These are awfully lonely songs—decadent and wild, but long ago and far away. A cobblestone street lined with nightclubs materializes on “Club Roma,” with music drifting outside where the beautiful people smoke under the neon: “All you can see is the lips/You can see the eye.” Coley keeps walking past the clubs and cafes, down quiet streets so dark it’s hard to see.
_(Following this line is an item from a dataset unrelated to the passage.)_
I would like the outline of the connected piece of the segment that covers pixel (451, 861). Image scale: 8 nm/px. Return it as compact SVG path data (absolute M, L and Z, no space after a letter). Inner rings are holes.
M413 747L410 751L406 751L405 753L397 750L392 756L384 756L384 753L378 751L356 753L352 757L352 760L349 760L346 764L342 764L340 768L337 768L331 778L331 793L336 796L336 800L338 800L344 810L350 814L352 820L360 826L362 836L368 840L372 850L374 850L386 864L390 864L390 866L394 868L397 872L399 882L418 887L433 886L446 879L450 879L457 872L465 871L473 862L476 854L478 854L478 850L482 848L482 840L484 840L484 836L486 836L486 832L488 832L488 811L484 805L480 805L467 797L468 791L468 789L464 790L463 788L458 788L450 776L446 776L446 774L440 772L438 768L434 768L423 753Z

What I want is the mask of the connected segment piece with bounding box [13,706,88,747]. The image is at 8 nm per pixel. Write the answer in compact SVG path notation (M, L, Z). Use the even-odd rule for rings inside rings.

The lights are low again on “Dancin’ Like an Assassin.” (“So I needed some money, so this friend of mine told me he could get me a job working as a stripper,” he recounts wryly. “I said that’s OK/I said I can do that.”) In the strip club shadows, everybody looks good naked, and Coley gets lost in the lounge lizard music as it plays faster and faster: “I’m like a potted plant that moves around, man/I’m on the tables, and petals fall off on the tables, man/My petals falling off, man/My flowers.”
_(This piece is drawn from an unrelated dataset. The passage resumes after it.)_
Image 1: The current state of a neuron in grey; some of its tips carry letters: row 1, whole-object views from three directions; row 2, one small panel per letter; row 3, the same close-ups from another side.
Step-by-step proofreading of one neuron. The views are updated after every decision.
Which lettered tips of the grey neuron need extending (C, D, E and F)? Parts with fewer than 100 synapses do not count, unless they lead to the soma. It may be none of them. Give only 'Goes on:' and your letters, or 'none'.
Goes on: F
For a moment, he almost remembers where he is. “So I was kinda turning over on the bed, and it was like rolling across hillsides,” the homebound poet murmurs on “Flesh Vehicle,” until the mystic-sounding organ drone transports him to a reverie where he is simply walking: up hills and down valleys, over rivers, into towns. We are in the unknown country of the imagination, where neither the limits of the body, nor the strictures that define America as much as any bright vision of freedom, are a match for the forces of the sublime, the ribald, and the reckless. But there is sad, sardonic wisdom in a song like “That Knock at the Door” which might apply to any number of current tragicomic spectacles. “You see the god of fire seeking fire/That’s a bad sign,” Coley growls over soft strokes of vibraphone, the faintest brush of cymbals. “And yet there’s hardly a household in this realm that hasn’t heard that knock on the door.” From a distance he watches this fallen god in simple clothes—just another person now, not unlike himself—and bows his head in sympathy, or shame.